- _Direction 1_: According to the article on the Polish parliament's resolution, how much grain did EU member states import from Russia in 2023?
- _Direction 2_: Say whether each statement agrees with the article on the Polish parliament's resolution, giving yes or no and the words of the article that decide it: (a) The resolution passed by a narrow margin. (b) The EU imported 970,000 tonnes of grain from Russia in the year before 2023. (c) The government pledged to seek suspension of the whole Green Deal.
- _Direction 3_: Proceed with the article on the Polish parliament's resolution, picking up after its last sentence.

- _Excerpted passage_:
________________

Polish parliament calls for EU sanctions on Russian agricultural imports

Poland’s parliament has, in a near-unanimous vote, passed a resolution calling on the EU to impose sanctions on Russian and Belarusian agricultural imports, to protect domestic markets from “excessive” imports of Ukrainian produce, and to withdraw “unreasonable and costly” climate policies.

The measure comes amid protests in Poland by farmers against Ukrainian imports and EU policies. In response, the government has pledged to seek EU restrictions on Ukrainian produce, an embargo on Russian and Belarusian agricultural imports, and the suspension of some elements of the Green Deal.

Farmers have started fires outside Prime Minister @donaldtusk’s office amid outbreaks of disorder during their latest protest in Warsaw.

Some demonstrators clashed with police while others have thrown fireworks at officers https://t.co/G7DoEueetC

— Notes from Poland 🇵🇱 (@notesfrompoland) March 6, 2024

The resolution notes that Russia and Belarus continue to generate large profits from agricultural exports to the EU. Eurostat data, for example, show that EU member states imported 1.54 million tonnes of grain from Russia in 2023, up from 970,000 tonnes the previous year.

“It is our moral obligation to stop trade that may directly or indirectly contribute to strengthening the ability of Russia and its supporter Belarus to continue the war with Ukraine, especially since Russian imports may include grain stolen from the occupied territories of Ukraine,” reads the resolution.

________________

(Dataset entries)
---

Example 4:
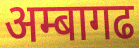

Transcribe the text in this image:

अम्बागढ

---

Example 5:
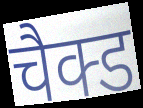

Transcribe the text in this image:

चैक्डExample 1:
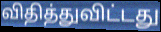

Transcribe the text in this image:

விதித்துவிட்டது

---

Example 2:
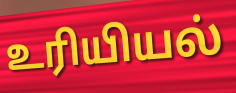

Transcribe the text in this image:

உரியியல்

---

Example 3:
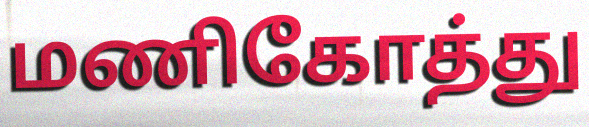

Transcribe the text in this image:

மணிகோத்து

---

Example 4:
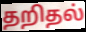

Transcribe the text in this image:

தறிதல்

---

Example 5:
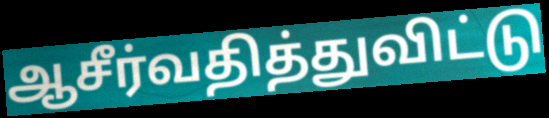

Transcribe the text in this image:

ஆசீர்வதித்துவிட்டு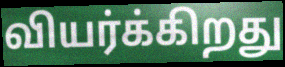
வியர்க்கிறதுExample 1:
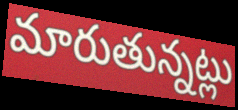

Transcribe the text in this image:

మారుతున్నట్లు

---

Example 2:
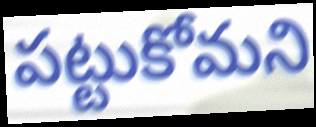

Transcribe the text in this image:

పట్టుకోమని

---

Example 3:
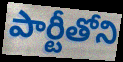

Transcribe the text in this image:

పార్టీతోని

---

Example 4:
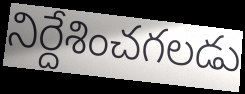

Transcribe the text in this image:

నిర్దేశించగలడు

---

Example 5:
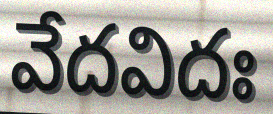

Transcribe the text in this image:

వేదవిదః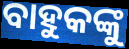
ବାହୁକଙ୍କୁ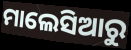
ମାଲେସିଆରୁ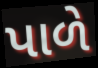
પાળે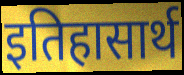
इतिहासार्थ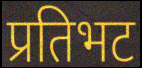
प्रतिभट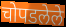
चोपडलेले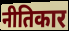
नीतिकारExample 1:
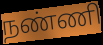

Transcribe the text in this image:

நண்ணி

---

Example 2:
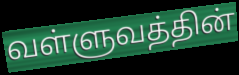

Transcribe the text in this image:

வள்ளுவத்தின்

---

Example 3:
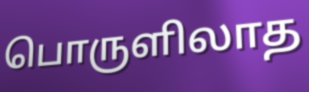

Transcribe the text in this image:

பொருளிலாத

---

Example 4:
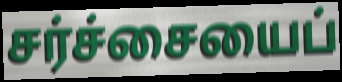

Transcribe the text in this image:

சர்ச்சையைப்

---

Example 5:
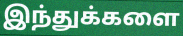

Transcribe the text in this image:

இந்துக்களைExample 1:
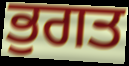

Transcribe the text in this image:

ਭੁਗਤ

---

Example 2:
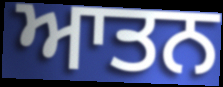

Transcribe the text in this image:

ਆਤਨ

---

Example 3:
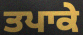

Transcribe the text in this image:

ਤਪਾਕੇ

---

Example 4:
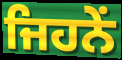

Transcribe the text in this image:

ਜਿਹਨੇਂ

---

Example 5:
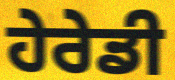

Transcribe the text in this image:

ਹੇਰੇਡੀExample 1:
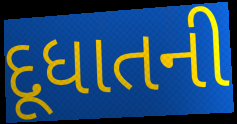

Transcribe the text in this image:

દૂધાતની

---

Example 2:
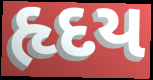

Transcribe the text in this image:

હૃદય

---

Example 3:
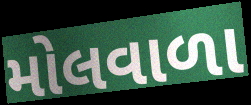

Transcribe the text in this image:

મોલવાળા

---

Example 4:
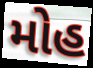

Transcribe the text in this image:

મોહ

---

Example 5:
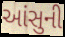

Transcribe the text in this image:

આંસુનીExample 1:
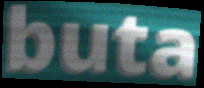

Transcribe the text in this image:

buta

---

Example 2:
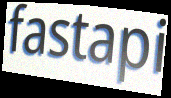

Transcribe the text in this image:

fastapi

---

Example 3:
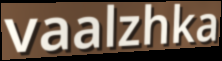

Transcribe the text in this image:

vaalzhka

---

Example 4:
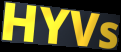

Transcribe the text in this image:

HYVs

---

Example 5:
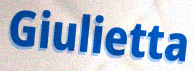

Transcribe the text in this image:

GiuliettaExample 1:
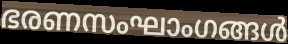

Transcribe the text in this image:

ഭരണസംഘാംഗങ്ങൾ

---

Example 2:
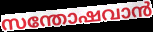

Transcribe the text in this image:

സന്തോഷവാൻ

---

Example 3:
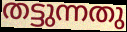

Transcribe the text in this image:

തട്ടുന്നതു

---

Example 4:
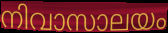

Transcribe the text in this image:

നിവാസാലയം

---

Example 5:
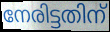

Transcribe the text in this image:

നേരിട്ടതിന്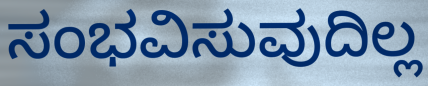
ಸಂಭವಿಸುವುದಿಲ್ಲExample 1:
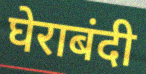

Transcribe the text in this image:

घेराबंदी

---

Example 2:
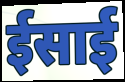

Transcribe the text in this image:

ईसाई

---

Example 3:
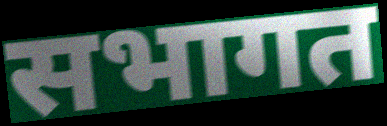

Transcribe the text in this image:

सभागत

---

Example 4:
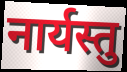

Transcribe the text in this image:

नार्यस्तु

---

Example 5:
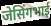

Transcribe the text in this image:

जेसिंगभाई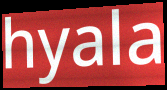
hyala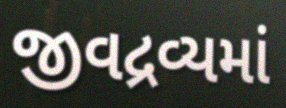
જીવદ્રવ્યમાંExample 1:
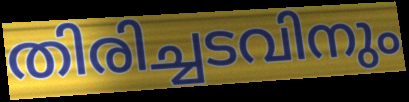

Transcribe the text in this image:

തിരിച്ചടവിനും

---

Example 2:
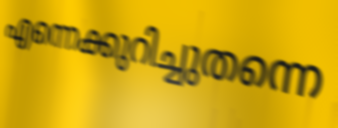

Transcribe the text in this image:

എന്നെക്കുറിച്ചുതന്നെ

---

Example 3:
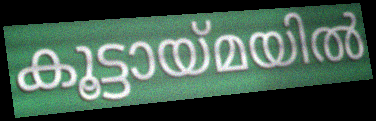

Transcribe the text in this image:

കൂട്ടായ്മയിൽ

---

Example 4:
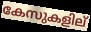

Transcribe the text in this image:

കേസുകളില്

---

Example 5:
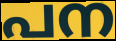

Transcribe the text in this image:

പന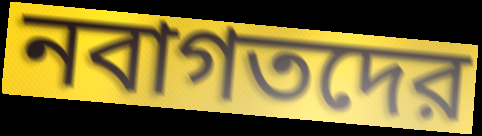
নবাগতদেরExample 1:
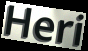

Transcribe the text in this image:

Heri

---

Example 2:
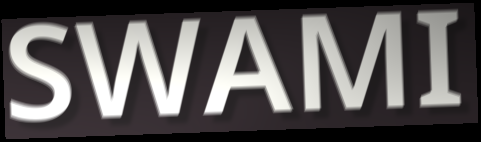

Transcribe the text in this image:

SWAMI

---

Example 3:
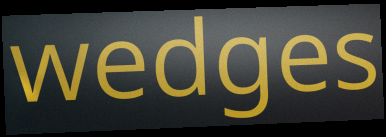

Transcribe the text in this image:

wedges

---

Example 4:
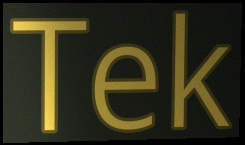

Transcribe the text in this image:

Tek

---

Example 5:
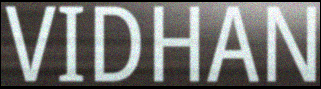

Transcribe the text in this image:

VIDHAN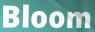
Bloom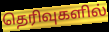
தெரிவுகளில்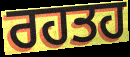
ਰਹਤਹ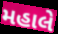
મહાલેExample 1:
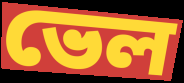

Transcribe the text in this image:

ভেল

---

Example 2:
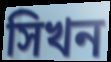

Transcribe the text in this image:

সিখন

________________

- _Task result 1_: EU member states imported 1.54 million tonnes of grain from Russia in 2023.

- _Task result 2_:
(a) No: "in a near-unanimous vote"
(b) Yes: "up from 970,000 tonnes the previous year"
(c) No: "the suspension of some elements of the Green Deal"

- _Task result 3_:
The document also notes that “Russia continues its strategy of weaponising food, causing disruptions to the supply of Ukrainian agricultural products around the world…The food and agricultural trade cannot continue to support the brutal Russian regime and its enablers in Minsk”.

The amount of grain imported by Poland from Russia last year doubled while the quantity from Ukraine fell by half.

However, Russian grain still constituted a small fraction – around 1.3% – of the amount imported from Ukraine https://t.co/uO6ppNt0Bm

— Notes from Poland 🇵🇱 (@notesfrompoland) March 4, 2024

Meanwhile, the resolution calls on the EU “to introduce changes in trade measures to protect sensitive sectors of the EU agricultural market from excessive imports from Ukraine” and to “suspend and correct the Green Deal’s excessive, unreasonable and costly requirements for agriculture”.

In a vote on Thursday evening, 441 of the 443 MPs present voted in favour of the resolution, representing a rare show of bipartisanship in Poland’s divided political scene. Two MPs from the far-right Confederation (Konfederacja) party – Grzegorz Braun and Włodzimierz Skalik – abstained from voting.

The resolution has no binding force and is therefore largely symbolic. But Marta Wcisło, an MP from Civic Coalition (KO), the main group in Poland’s ruling coalition, told the Polish Press Agency (PAP) that it would “strengthen Poland’s voice in negotiations with the EU”.

How MPs from each parliamentary group voted on the resolution. Za = for, Przeciwko = against, Wstrzymało się = abstained, Nie głosowało = did not vote

Poland itself last year doubled the amount of grain that it imported from Russia to 12,700 tonnes, which was the seventh highest figure among EU member states. However, it was still a small fraction of the over 1 million tonnes of Ukrainian grain that came to Poland.

Speaking yesterday, development minister Krzysztof Hetman noted that Russian products make up only 1% of Poland’s food imports and are worth around $380 million.

Deputy agriculture minister Stefan Krajewski also told broadcaster RMF that most Russian grain that arrives in Poland does not come directly, but via other EU member states.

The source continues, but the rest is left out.